EXCERPTED TEXT -
┄┄┄┄┄┄┄┄┄┄

Terminal 3 at JFK International Airport is incontinent. At 52, such problems are understandable. Still, they are nonetheless embarrassing, especially for one of the main international entry points for still (arguably, hopefully) the capital of the world.
Hanging from Terminal 3’s massive flying saucer roof are two dozen diapers, the actual technical term for the no-longer white tarps, 10-by-10 or larger, affixed to the concrete ceiling by steel cables. Running out the middle of each is a clear garden hose. Why not something opaque is a mystery as baffling as the fact that this terminal, with its crumbling roof, still stands. At least a dark hose would hide the effluent passing through the cracks of time, the drippings of decades of decay and neglect, where none of it would be exposed for all the world to see.
Hello Istanbul, greetings Sao Paolo, cheerio London. Welcome to New York. Hope your 12-hour flight was O.K. Please ignore the colostomy bags hanging overhead.
At least it was still freezing outside on Sunday afternoon after I had flown up from Philadelphia. (A rare luxury, if that, but how else to get unescorted into the terminal in this age of security? It was not for expediency’s sake for sure, for New Jersey Transit is still the better route between Bucks County and Brooklyn.) Had the temperature risen above 32 degrees as predicted, the snowmelt from the previous day’s three-inches would already be leaking its way through the terminal, dripping down here and there, a little precipitation for our new guests. A little New York surprise.
This is our 21st Century Statue of Liberty.

┄┄┄┄┄┄┄┄┄┄

Data records:
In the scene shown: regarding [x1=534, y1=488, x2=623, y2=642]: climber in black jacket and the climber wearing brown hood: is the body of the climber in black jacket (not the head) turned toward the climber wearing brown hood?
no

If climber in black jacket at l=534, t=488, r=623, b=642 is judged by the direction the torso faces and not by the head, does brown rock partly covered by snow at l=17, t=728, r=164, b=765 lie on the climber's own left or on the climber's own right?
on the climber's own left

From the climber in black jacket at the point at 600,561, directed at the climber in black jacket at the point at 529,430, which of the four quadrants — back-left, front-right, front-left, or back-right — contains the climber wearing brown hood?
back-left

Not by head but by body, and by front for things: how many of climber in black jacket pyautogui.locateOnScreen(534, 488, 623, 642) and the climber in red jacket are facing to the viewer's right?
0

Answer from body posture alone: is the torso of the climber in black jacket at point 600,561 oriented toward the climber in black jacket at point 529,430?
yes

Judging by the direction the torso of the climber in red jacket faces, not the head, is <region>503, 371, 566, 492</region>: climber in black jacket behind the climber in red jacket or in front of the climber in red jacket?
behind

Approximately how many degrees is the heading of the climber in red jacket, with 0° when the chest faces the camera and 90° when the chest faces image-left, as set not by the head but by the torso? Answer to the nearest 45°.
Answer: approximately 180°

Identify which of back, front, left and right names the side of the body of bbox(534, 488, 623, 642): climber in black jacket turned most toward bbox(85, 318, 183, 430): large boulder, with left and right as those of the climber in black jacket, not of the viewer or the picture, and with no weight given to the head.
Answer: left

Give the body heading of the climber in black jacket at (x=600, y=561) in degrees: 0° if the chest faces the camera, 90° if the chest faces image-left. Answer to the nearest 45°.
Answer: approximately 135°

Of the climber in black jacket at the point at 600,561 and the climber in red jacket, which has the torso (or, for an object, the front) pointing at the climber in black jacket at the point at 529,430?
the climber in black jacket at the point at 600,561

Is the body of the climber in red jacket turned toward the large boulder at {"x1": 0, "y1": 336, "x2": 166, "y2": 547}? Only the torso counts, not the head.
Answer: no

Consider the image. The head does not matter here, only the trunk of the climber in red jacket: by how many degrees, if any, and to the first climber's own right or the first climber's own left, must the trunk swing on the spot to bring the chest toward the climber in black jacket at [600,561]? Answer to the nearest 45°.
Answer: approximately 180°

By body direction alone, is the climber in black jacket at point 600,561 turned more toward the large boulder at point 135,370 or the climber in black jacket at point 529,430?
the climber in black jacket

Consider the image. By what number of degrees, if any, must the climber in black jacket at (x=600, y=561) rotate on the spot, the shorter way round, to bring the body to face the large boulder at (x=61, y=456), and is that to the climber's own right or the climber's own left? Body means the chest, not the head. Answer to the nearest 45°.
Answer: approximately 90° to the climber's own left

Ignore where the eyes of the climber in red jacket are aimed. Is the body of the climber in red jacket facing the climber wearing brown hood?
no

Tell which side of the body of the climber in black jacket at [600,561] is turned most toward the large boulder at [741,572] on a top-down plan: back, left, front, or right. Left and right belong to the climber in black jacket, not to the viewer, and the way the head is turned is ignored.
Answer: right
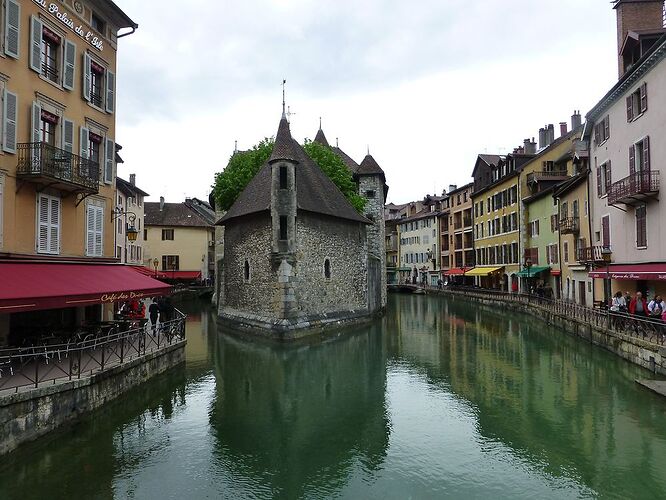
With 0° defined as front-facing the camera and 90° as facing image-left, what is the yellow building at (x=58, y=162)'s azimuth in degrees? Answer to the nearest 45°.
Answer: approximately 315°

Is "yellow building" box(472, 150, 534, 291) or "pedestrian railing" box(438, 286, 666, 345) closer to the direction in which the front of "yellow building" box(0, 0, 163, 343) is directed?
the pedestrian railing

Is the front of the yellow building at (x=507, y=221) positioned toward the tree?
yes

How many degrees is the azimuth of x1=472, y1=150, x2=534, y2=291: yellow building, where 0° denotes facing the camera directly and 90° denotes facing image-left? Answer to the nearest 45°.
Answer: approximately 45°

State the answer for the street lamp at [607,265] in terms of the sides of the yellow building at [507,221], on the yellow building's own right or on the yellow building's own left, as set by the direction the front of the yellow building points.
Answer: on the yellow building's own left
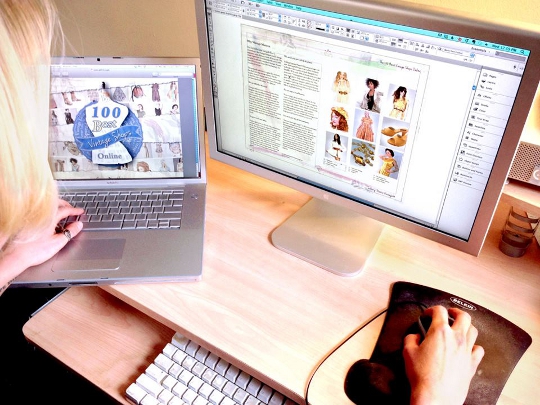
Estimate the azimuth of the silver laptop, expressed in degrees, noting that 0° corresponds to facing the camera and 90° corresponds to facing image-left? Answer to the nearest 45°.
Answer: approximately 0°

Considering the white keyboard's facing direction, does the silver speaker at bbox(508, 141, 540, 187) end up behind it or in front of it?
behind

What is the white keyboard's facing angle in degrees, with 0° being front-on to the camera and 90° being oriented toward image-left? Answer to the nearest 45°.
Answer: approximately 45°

┄┄┄┄┄┄┄┄┄┄

ACTIVITY LIST -
1. In the data records, retype everything from the line containing "Identify which of" down to the line containing "Answer: approximately 135°", keeping both of those lines.
2. Continue the essay on JFK's Terminal 3 from where it stops.

OUTPUTS FOR THE TASKS -
1.
Identify which of back, front, left and right names the side of the body of bbox(534, 488, 623, 642): climber in black jacket turned most toward bbox(85, 318, 183, 430): large boulder, with left and right as those of the climber in black jacket, not of the viewer or the picture, and with no weight given to the head.
Answer: left

Give the body heading of the climber in black jacket at (x=600, y=561) in degrees: 0° if the chest faces the camera, 90° if the chest faces image-left. Answer to the nearest 45°.
Answer: approximately 135°

2.
The downside to the freezing cold is that for those of us not flying in from abroad, those aboard the puddle jumpers, the Bombadiers and Embraers that most carriers would have thought embarrassing even a decade ago but that now offer an unbeatable deal on fuel economy, the problem for us is that the peculiar constraints of JFK’s current configuration mean that we must disembark on the tarmac. Instead of a homely concourse, we are greeted by a maze of beige plastic. The ground is slick in places with ice. A woman coming as we are going is overheard telling her companion “This is really so inefficient, I’ll tell ya.” Had we boarded the wrong flight and wound up in Ketchikan?
Inside the Worst Terminal in the World >>
And then, just when we finally find our way out of the maze, nose runny, hands frostbitten, the snow melting off a pipe running through the walkway starts dripping on us. Maybe they need some diapers out here, too.
“For New Yorkers I think its O.K.,” a Delta employee on our flight up from Philadelphia said when asked before departure about the Delta terminals. “For other people, I think its confusing.” When you deal with the subway everyday, you come to expect these kind of conditions. At least there are no rats.
Except for the flying kind. Mesh hangs above the entrance and pigeon spikes crown every surface because not only pigeons but also sparrows actually live in the terminal, and seem to get along better than any of the humans. On at least one occasion, two sparrows were wrestling, and one buzzed a young woman, nearly knocking her over. Who knows how much luggage has been shit on.
There is the sickly fluorescent lighting, like something out of a horror movie basement. Low ceilings everywhere, even inside the flying saucer, which once soared, until the upper deck was built to accommodate that ever-so-necessary Burger King and Stone Rose Grill, with the $16 flank-steak pizzabread. Gourmet New York cuisine at its finest.
Extending from the Kennedy-era saucer is the Never-ending Concourse, bad enough until the T.S.A. showed up a decade ago. Their screening gates mean you can no longer walk in a complete circuit around the diamond-shape promenade and mini mall (Brookstone, Virgin, Yoursmomsfavorite Coutoure, three different Duty Frees) built in 1971 to accommodate the new larger jets that had already rendered the original Terminal 3 obsolete. Now, you must double back on your search for non-Starbucks coffee, praying to make it back to the gate in time for take off.
Traveling through JFK Terminal 3 is like flying through a third world country.
Actually, it is worse. Last week, Frommer’s ranked the world’s 10 worst airport terminals, and this one received bottom honors, below Nairobi, Moscow and even Manilla’s Terminal 1, where a section of the roof actually collapsed last year and injured two people. Newark Terminal A was ranked eighth worst, LaGuardia Terminal C one spot below that.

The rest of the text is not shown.